**Exercise:**
After finding the line containing "Lifestyle by ennismore" below, please output that line and each following one through the line containing "FANN VA-teknik AB", exactly as written.

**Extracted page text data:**
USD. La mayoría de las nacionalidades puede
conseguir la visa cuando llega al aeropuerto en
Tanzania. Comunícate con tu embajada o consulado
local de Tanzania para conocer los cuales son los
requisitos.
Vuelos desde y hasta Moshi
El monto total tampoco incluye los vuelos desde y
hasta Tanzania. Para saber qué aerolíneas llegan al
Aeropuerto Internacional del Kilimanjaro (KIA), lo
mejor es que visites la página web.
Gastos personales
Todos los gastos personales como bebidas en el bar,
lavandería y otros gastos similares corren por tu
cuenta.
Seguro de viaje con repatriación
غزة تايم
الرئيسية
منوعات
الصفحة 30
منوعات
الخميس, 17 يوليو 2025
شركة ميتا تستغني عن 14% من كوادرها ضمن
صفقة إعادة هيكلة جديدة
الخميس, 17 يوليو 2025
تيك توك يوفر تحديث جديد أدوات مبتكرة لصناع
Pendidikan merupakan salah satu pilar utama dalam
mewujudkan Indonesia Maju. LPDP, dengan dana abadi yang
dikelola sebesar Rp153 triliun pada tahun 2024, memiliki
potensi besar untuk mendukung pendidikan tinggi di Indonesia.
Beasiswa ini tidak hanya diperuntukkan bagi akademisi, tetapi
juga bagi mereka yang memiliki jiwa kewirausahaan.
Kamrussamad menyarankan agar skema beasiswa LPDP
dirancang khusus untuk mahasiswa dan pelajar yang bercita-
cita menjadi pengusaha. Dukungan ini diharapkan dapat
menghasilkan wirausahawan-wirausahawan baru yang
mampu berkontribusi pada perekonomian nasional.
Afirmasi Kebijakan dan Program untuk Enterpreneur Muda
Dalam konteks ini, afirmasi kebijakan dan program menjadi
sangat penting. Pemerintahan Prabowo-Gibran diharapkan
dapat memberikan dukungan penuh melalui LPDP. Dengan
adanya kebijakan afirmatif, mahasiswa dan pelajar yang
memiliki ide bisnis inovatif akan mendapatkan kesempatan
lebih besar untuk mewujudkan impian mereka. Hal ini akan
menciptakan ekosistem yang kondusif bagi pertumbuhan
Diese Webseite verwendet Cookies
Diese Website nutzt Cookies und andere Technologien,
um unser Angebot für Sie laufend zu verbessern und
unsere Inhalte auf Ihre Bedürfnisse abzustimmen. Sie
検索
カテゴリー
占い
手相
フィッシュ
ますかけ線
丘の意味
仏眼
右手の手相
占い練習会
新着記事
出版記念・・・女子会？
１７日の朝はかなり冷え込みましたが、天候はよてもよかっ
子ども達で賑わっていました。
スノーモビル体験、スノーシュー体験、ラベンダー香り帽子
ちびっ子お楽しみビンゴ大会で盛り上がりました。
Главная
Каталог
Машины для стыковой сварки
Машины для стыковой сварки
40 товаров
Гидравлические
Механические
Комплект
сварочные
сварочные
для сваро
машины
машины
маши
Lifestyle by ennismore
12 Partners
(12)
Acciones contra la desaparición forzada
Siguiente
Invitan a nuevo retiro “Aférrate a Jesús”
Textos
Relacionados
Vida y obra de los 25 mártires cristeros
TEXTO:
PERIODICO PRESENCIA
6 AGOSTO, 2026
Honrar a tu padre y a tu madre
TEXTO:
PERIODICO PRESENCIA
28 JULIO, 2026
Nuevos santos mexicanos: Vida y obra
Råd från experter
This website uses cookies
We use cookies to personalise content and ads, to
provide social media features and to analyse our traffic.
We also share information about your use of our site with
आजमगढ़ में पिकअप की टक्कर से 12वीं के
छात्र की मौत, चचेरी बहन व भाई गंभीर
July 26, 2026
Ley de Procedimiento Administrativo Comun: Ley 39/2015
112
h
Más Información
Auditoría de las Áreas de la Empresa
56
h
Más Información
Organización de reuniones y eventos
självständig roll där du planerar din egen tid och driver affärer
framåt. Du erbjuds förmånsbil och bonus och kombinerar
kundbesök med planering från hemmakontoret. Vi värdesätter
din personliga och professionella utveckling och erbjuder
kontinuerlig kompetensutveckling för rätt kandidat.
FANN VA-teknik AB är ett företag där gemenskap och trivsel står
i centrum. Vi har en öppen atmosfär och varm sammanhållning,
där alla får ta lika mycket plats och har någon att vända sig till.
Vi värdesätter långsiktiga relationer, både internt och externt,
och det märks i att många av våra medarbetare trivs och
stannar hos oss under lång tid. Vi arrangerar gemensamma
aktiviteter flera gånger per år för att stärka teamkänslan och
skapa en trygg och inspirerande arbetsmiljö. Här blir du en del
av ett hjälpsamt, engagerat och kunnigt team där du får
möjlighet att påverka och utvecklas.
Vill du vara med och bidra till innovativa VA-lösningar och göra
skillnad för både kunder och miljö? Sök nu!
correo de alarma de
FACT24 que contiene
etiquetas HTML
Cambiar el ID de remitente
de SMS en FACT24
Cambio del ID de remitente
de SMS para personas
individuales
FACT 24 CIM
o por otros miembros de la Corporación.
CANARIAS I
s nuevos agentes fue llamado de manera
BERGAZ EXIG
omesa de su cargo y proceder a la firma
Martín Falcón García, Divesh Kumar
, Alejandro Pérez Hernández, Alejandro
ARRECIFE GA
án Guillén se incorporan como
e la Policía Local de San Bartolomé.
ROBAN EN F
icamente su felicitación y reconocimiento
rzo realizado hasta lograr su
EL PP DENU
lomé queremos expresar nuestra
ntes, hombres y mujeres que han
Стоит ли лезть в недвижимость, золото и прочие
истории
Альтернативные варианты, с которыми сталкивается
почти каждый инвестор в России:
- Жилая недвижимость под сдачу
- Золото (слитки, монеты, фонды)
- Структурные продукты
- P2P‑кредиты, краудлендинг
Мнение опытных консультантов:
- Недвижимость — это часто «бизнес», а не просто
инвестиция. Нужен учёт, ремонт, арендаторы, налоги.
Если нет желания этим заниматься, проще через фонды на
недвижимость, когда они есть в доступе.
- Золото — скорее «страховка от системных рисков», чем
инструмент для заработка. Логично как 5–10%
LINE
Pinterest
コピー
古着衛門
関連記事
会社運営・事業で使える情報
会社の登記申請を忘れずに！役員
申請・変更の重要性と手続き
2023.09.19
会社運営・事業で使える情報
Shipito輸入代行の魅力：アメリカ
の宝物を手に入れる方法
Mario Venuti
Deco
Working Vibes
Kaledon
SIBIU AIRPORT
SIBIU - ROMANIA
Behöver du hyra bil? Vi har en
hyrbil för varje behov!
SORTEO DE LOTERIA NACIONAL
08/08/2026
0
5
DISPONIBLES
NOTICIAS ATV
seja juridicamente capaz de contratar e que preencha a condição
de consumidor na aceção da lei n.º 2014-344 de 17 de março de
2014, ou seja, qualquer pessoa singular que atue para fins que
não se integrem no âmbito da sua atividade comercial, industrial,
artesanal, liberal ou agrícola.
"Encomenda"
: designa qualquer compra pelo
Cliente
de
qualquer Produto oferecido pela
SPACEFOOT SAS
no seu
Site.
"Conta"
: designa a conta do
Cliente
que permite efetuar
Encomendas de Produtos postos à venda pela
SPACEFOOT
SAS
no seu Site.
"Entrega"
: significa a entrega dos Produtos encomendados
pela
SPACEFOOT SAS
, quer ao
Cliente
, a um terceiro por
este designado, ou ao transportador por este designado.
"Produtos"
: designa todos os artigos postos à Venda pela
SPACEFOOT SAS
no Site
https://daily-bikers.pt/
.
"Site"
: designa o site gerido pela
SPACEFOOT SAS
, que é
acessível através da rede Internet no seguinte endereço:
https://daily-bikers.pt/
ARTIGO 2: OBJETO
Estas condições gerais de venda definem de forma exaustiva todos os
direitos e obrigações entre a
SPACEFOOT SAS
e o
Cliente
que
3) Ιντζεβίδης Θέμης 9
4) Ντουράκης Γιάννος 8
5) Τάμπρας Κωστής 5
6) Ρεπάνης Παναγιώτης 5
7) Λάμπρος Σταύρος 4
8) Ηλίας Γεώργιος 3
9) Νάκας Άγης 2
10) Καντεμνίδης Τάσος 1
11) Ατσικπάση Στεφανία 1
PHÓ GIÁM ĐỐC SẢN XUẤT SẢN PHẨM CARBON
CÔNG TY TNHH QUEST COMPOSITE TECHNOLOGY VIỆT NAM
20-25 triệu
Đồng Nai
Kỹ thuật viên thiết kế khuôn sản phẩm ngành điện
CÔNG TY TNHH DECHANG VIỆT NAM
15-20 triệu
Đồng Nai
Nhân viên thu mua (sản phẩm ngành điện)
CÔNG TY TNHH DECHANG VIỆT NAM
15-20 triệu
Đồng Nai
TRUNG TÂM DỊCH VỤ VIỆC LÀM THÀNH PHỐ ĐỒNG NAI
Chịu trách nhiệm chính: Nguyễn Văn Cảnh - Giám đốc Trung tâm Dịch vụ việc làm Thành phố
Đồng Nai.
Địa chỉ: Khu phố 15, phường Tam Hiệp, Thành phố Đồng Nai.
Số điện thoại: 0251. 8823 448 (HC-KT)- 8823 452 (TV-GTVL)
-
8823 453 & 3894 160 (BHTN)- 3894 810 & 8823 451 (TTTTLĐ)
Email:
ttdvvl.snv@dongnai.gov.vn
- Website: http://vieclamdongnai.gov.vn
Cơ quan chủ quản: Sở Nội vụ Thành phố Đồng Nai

**Answer space:**
Lifestyle by ennismore
12 Partners
(12)
Acciones contra la desaparición forzada
Siguiente
Invitan a nuevo retiro “Aférrate a Jesús”
Textos
Relacionados
Vida y obra de los 25 mártires cristeros
TEXTO:
PERIODICO PRESENCIA
6 AGOSTO, 2026
Honrar a tu padre y a tu madre
TEXTO:
PERIODICO PRESENCIA
28 JULIO, 2026
Nuevos santos mexicanos: Vida y obra
Råd från experter
This website uses cookies
We use cookies to personalise content and ads, to
provide social media features and to analyse our traffic.
We also share information about your use of our site with
आजमगढ़ में पिकअप की टक्कर से 12वीं के
छात्र की मौत, चचेरी बहन व भाई गंभीर
July 26, 2026
Ley de Procedimiento Administrativo Comun: Ley 39/2015
112
h
Más Información
Auditoría de las Áreas de la Empresa
56
h
Más Información
Organización de reuniones y eventos
självständig roll där du planerar din egen tid och driver affärer
framåt. Du erbjuds förmånsbil och bonus och kombinerar
kundbesök med planering från hemmakontoret. Vi värdesätter
din personliga och professionella utveckling och erbjuder
kontinuerlig kompetensutveckling för rätt kandidat.
FANN VA-teknik AB är ett företag där gemenskap och trivsel står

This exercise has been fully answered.